Молодые, Генка Щетинин и Королев, потом мне признались: «На нас Павлов давил, чтобы мы проголосовали против вас». Кто и как голосовал, кто инициатором этого голосования был, я, конечно, знаю, но разве в этом дело? Я тогда сказал Леониду Петровичу Шиянову, председателю Ленинградского Совета профсоюзного спортивного общества: «Если коллектив против меня, отпустите меня». Однако долго еще не отпускали, до 15 июля держали, и лишь тогда назначили официально старшим тренером Цедрика. А через четыре дня в «Вечерке» статья против меня появилась. Автор ее, журналистка, на тренировках у меня не была, со мной не разговаривала, и такого наворотила, хоть стой, хоть падай… Кузнецов жаловался: «Он нас блокадой попрекал – вы настоящего горя не видели, он нам рабочий класс в пример ставил – рабочие в шесть утра встают да по морозу в ледяных автобусах и трамваях на заводы добираются и мантулят там по восемь часов за двести целковых, а то и меньше, а вы имеете побольше, а работать не хотите… Обидно это слышать». А чего обижаться, когда действительно не хотят работать? И что же получается: если я говорю бездельнику, что он бездельник, я ему грублю или как?.. Если он при зарубе очко в очко боится на себя ответственность взять, если у него поджилки трясутся, и я ему в лицо бросаю: «Трус», я что – унижаю его?.. Я, пожалуй, принял бы подобные упреки, если бы говорил одно, а сам поступал по-другому – ловчил, отлынивал от работы. Но этого же никогда не было, а утверждения, будто я тренировки пропускал, смеху подобны.

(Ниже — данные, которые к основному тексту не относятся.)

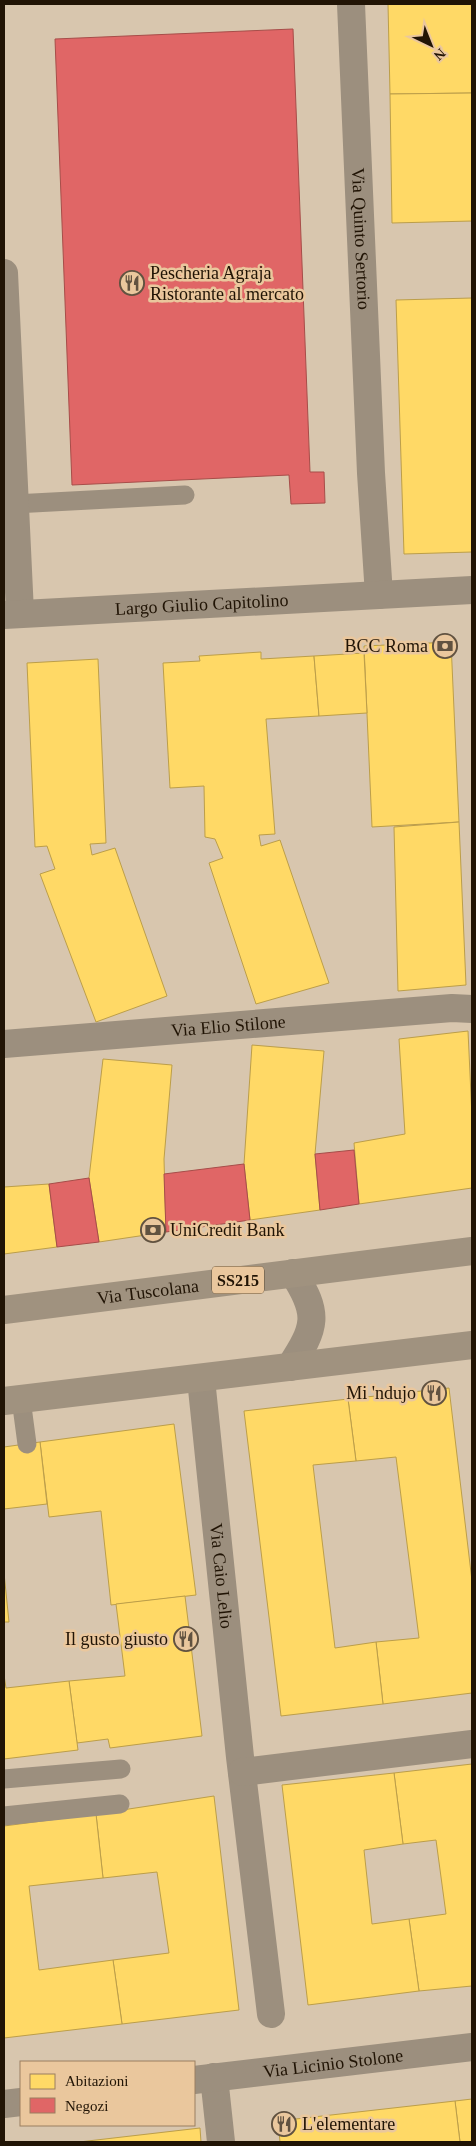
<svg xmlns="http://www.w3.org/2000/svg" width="476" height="2146" viewBox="0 0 476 2146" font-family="'Times New Roman',serif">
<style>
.homes{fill:#ffd966;stroke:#bc9e49}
.shops{fill:#e06666;stroke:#a74d49}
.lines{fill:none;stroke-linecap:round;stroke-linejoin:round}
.lane{stroke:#9c8f7e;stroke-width:19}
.street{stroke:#9c8f7e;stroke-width:28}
.primary{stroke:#a0927f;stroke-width:28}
.labels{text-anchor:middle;stroke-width:5;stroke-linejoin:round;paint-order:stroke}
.shield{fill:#eac79d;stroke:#5d4a33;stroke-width:1}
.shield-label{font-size:16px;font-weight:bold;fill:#211405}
.street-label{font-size:18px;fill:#211405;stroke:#eac79d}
.poi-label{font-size:18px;fill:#211405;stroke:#eac79d;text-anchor:start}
</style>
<rect width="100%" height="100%" fill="#d8c6ae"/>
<!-- homes -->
<g class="homes">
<polygon points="388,4 472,4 472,93 390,94"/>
<polygon points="472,93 472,221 392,223 390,94"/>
<polygon points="472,298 472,552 404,554 396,300"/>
<polygon points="451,642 459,822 372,827 364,646"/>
<polygon points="261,652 261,659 314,656 319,716 266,719 275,834 259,835 261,846 280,840 329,983 256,1004 209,863 223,858 215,839 205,837 204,786 170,788 163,663 200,661 199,656"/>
<polygon points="364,653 367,713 319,716 314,656"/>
<polygon points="98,659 106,843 90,844 92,855 115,848 167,996 96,1022 40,874 55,869 47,846 35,847 27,663"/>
<polygon points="459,822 466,985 398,991 394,827"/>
<polygon points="468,1031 472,1117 472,1188 359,1204 354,1143 405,1134 399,1039"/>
<polygon points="252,1045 324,1051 315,1154 320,1210 250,1220 244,1164"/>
<polygon points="103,1059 172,1065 164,1159 166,1232 99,1242 89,1178"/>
<polygon points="49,1184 57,1247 4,1254 4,1187"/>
<polygon points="449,1388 472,1581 472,1693 383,1704 376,1642 419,1638 396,1457 356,1461 348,1399"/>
<polygon points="348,1399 356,1461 313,1465 335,1648 376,1642 383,1704 281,1716 244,1411"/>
<polygon points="174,1424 196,1595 111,1605 101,1511 49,1517 40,1442"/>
<polygon points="40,1442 47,1504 4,1509 4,1447"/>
<polygon points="4,1573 9,1622 4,1622"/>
<polygon points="185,1596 202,1736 110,1748 108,1739 77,1743 69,1681 125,1676 116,1604"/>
<polygon points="4,1675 6,1688 69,1681 78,1750 4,1759"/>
<polygon points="472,1764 472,1986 419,1991 409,1919 446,1914 436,1840 403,1844 394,1773"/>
<polygon points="394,1773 403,1844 364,1850 372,1924 409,1919 419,1991 308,2005 282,1785"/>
<polygon points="214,1796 239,2010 122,2024 113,1960 169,1953 157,1872 103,1878 96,1814"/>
<polygon points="96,1814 103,1878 29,1886 39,1970 113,1960 122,2024 4,2038 4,1826"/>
<polygon points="472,2099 472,2142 460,2142 455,2101"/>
<polygon points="455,2101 460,2142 280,2142 278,2121"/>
<polygon points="200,2128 201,2142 79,2142"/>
</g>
<!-- shops -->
<g class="shops">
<polygon points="293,29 310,472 324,472 325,503 291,504 289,475 72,485 55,39"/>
<polygon points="354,1150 359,1204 320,1210 315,1154"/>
<polygon points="244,1164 250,1220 166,1232 164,1174"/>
<polygon points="89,1178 99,1242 57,1247 49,1184"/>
</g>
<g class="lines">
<!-- lane -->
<g class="lane">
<polyline points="14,504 185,495"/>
<polyline points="21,1399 27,1444"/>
<polyline points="4,1779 121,1769"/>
<polyline points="4,1816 120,1804"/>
</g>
<!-- street -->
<g class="street">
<path id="s1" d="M351 4 371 473 379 595"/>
<polyline points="4,273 20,613"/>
<path id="s2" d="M4 615 472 590"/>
<path id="s3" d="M4 1044 452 1008 472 1009"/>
<path d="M290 1367C316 1327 320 1314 293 1273"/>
<path id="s4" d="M201 1379 240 1757 271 2014"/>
<polyline points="242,1772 472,1744"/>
<polyline points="214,2077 221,2142"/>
<path id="s5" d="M194 2080 472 2047"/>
<polyline points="4,2104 21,2102"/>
</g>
<!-- primary -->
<g class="primary">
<path id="s6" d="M4 1310 472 1251"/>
<polyline points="4,1401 472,1345"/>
</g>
</g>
<!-- icons -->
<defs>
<symbol id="restaurant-ring" viewBox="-11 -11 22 22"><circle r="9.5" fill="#eac79d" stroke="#615240" stroke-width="1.5"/><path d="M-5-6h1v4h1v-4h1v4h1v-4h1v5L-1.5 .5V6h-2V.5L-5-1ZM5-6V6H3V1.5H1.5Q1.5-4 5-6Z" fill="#615240"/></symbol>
<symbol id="bank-ring" viewBox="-11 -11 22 22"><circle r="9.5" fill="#eac79d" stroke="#615240" stroke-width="1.5"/><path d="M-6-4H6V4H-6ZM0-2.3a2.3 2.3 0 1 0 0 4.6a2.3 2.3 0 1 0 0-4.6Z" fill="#615240"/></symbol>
</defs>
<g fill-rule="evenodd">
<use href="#restaurant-ring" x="118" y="269" width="28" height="28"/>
<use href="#bank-ring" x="431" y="632" width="28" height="28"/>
<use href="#bank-ring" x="139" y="1216" width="28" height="28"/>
<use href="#restaurant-ring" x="420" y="1379" width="28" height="28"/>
<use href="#restaurant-ring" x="172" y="1625" width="28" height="28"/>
<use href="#restaurant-ring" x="270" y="2110" width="28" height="28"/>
</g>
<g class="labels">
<!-- shield labels -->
<rect class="shield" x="212" y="1266.5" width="52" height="27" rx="4"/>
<g class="shield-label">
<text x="238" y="1286">SS215</text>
</g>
<!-- street labels -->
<g class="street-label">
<text dy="6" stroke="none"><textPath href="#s1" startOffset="235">Via Quinto Sertorio</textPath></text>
<text dy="6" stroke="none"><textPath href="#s2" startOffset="198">Largo Giulio Capitolino</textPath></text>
<text dy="6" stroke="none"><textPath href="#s3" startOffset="225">Via Elio Stilone</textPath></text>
<text dy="6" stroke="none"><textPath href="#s6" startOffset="145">Via Tuscolana</textPath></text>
<text dy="6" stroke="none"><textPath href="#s4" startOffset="198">Via Caio Lelio</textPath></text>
<text dy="6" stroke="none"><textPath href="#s5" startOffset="140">Via Licinio Stolone</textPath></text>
</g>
<!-- poi labels -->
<g class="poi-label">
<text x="150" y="279">Pescheria Agraja<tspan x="150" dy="21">Ristorante al mercato</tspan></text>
<text x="428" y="652" text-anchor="end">BCC Roma</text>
<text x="170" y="1236">UniCredit Bank</text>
<text x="416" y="1399" text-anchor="end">Mi 'ndujo</text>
<text x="168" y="1645" text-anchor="end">Il gusto giusto</text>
<text x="302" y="2130">L'elementare</text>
</g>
</g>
<!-- border -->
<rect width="476" height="2146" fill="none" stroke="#211405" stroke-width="10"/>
<!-- legend -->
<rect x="20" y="2061" width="175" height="65" fill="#eac79d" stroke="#9a7f60"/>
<rect x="30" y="2074" width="25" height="15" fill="#ffd966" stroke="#9a7f60"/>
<text x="65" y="2086" font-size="15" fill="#211405">Abitazioni</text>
<rect x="30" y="2098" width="25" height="15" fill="#e06666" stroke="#9a7f60"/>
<text x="65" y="2111" font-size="15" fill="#211405">Negozi</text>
<!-- north arrow -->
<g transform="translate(431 45) rotate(137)" stroke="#eac79d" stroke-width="4" paint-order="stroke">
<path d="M0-4L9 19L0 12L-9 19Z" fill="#211405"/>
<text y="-8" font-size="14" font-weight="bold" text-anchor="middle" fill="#211405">N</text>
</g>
</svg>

После его ухода из «Спартака» по собственному желанию, но не по собственной воле, мы проговорили с Петровичем в тренерской комнате детской спартаковской спортшколы на Вязовой больше двух часов. И хотя после фактического отстранения-ухода Кондрашина от дел команды прошел почти год, он все еще был выбит из колеи «всей этой травлей» и даже слышать не хотел о возможном возвращении в клуб, хотя с января, вскоре после того, как он отметил свое шестидесятилетие и стал оформлять пенсионные бумаги, с ним и в горисполкоме, и в облсовпрофе завели разговоры о возвращении.
Исповедуясь, обиженный, оскорбленный в лучших чувствах своими учениками, тренер не поливал их грязью, а старался припомнить то хорошее, что было у каждого из них, то доброе, что их всех объединяло. Это давалось ему не без душевного усилия, но и Гришаева, на которого никто управы не нашел, отметил за то, что тот помимо общих тренировок всегда занимался сам, дополнительно, по своей программе. И Харча (Александра Харченкова) похвалил: «Чистый человек». И для Павлова, Юры Павлова, капитана, подбивавшего, по его мнению, других, более задиристых и хорохористых вроде Генки Капустина катить на него, Кондрашина, бочку, нашел добрые слова: «Он ведь человек порядочный, нутро у него здоровое, но в последние годы что-то портиться начал – мания величия, что ли, разыгралась…»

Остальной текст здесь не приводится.